DeepSeek begins developing custom AI inference chips to reduce dual dependency on NVIDIA and Huawei.
The AMW Read
Updates DeepSeek's §4.2 case study with a strategic move from model-maker to chip-designer, introducing a new variable in the US-China AI hardware contest, with cross-segment implications for inference economics and the China AI chip market.
DeepSeek begins developing custom AI inference chips to reduce dual dependency on NVIDIA and Huawei.
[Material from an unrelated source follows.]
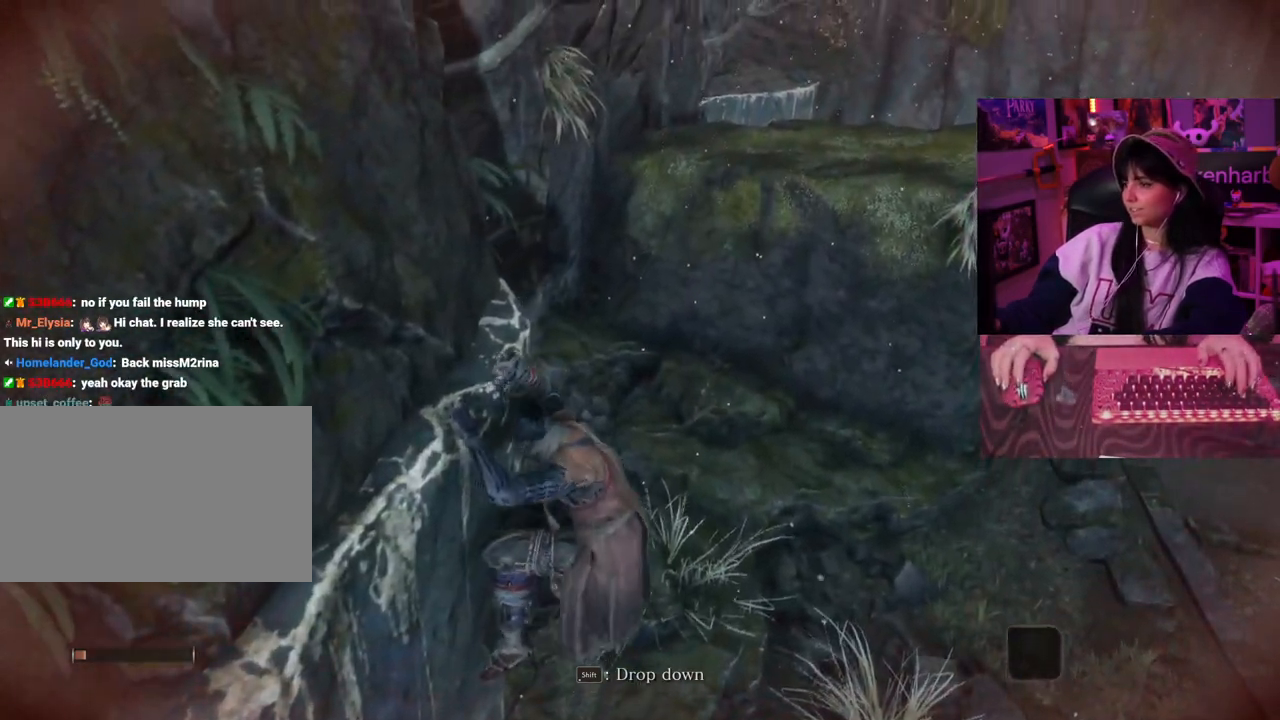
{"keys": ["d", "w"], "mouse": [], "events": [[117, "d", "down"]]}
DeepSeek has initiated an in-house AI chip development program focused on inference processors, according to a Reuters report citing multiple sources. The Chinese AI firm has been working on custom silicon for roughly a year, and is in discussions with chip design firms, foundries, and memory suppliers. The chips are designed for inference workloads — the compute stage where trained models generate responses to user queries — rather than for training new models. DeepSeek has been quietly expanding its chip design engineering team through private industry networks rather than public job postings.
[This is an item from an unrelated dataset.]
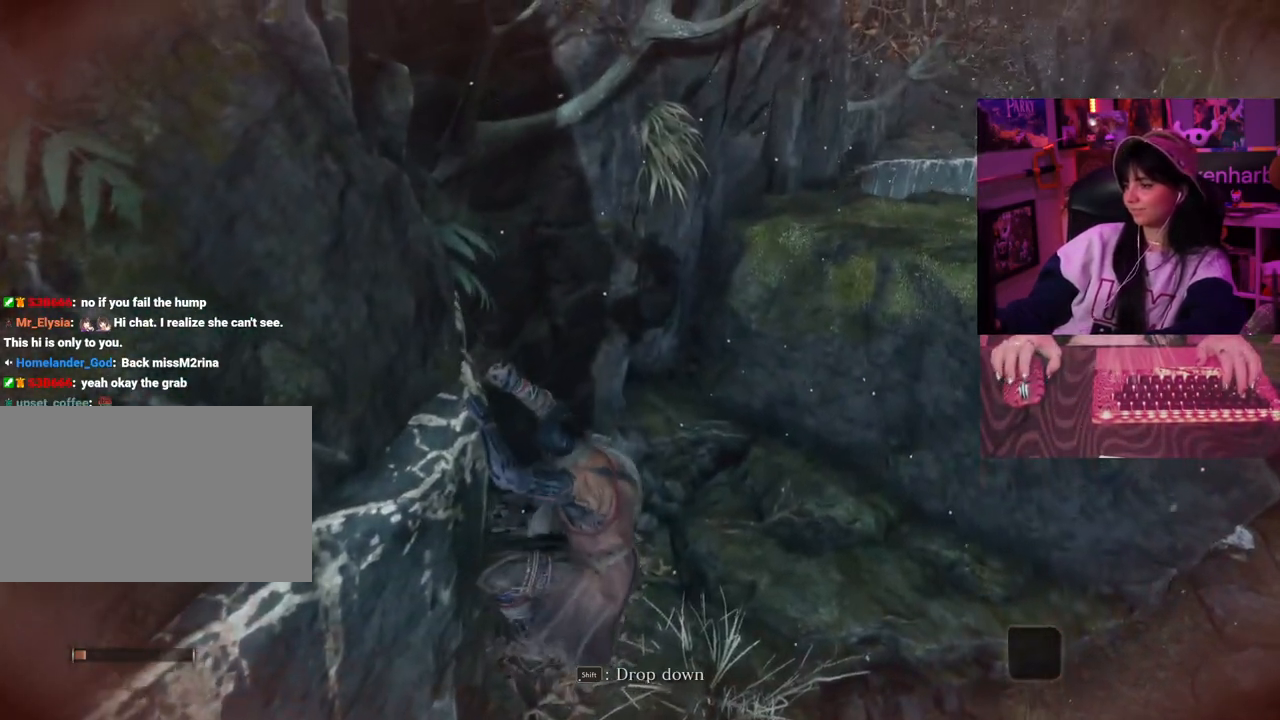
{"keys": ["d", "w"], "mouse": [], "events": []}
Why it matters: DeepSeek's move to custom silicon updates two structural forces in the AI substrate — the hyperscaler-distribution pattern and the capital-compression arc playing out in China's AI ecosystem. After US export controls cut off access to NVIDIA's H800, DeepSeek shifted to Huawei's Ascend chips, creating a new dependency on a vendor that is simultaneously a cloud competitor and whose hardware roadmap and capacity constraints caused a reported delay in DeepSeek's next-generation model in 2025. This mirrors the broader vertical-integration play seen at OpenAI (Jalapeño inference chip with Broadcom), Google (TPU), and Amazon (Trainium/Inferentia), but with a geopolitical overlay unique to Chinese firms: the foundry and HBM-access constraints imposed by US restrictions on advanced semiconductor manufacturing and high-bandwidth memory.
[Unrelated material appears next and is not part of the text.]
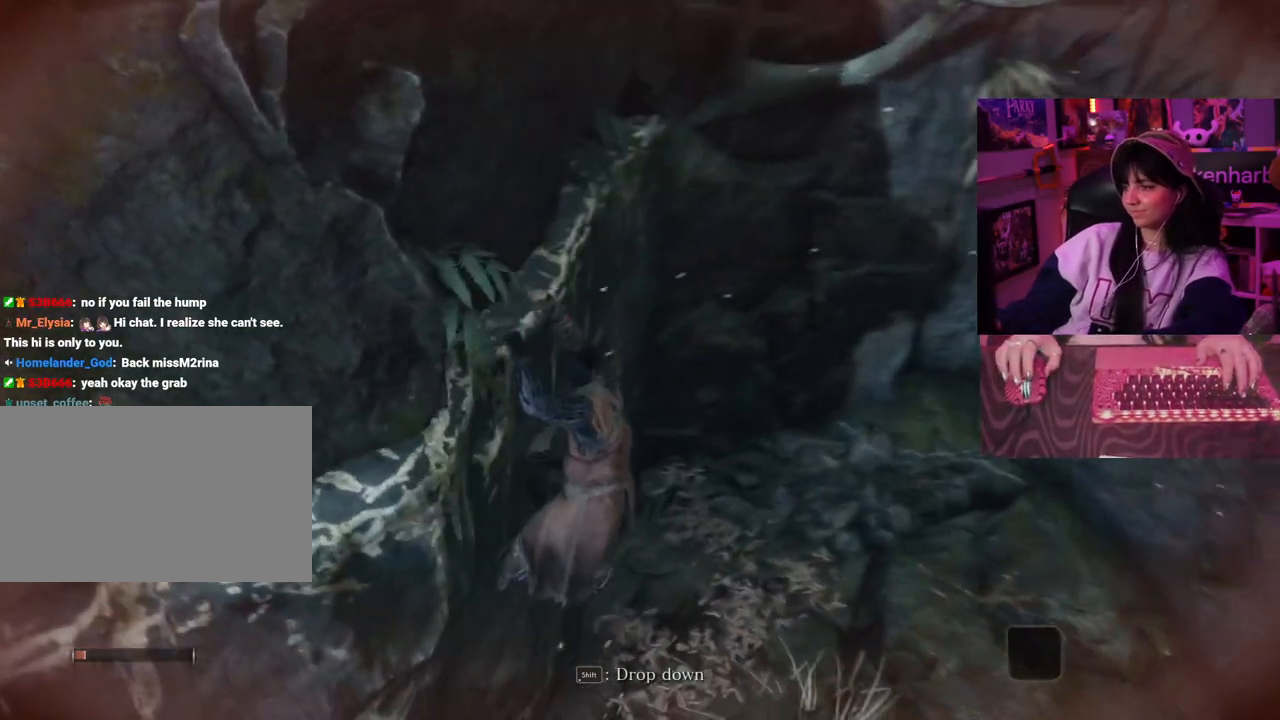
{"keys": ["d", "w"], "mouse": [], "events": []}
Ground truth: The choice to start with inference rather than training silicon is strategically rational — inference is the recurring, user-count-driven cost center for DeepSeek's rapidly scaling API service, and it requires less cutting-edge process technology than training chips. Success is far from guaranteed: competitive AI chip design typically takes years, and even after tape-out, access to advanced foundry nodes and HBM remains constrained by US policy. The program also likely explains DeepSeek's reported shift to external fundraising — its first-ever outside capital round at a $52B-$59B valuation — since chip development is capital-intensive. The more immediate competitive threat from this news is not to NVIDIA but to Huawei, which currently holds roughly half the ~$50B China AI chip market that NVIDIA vacated.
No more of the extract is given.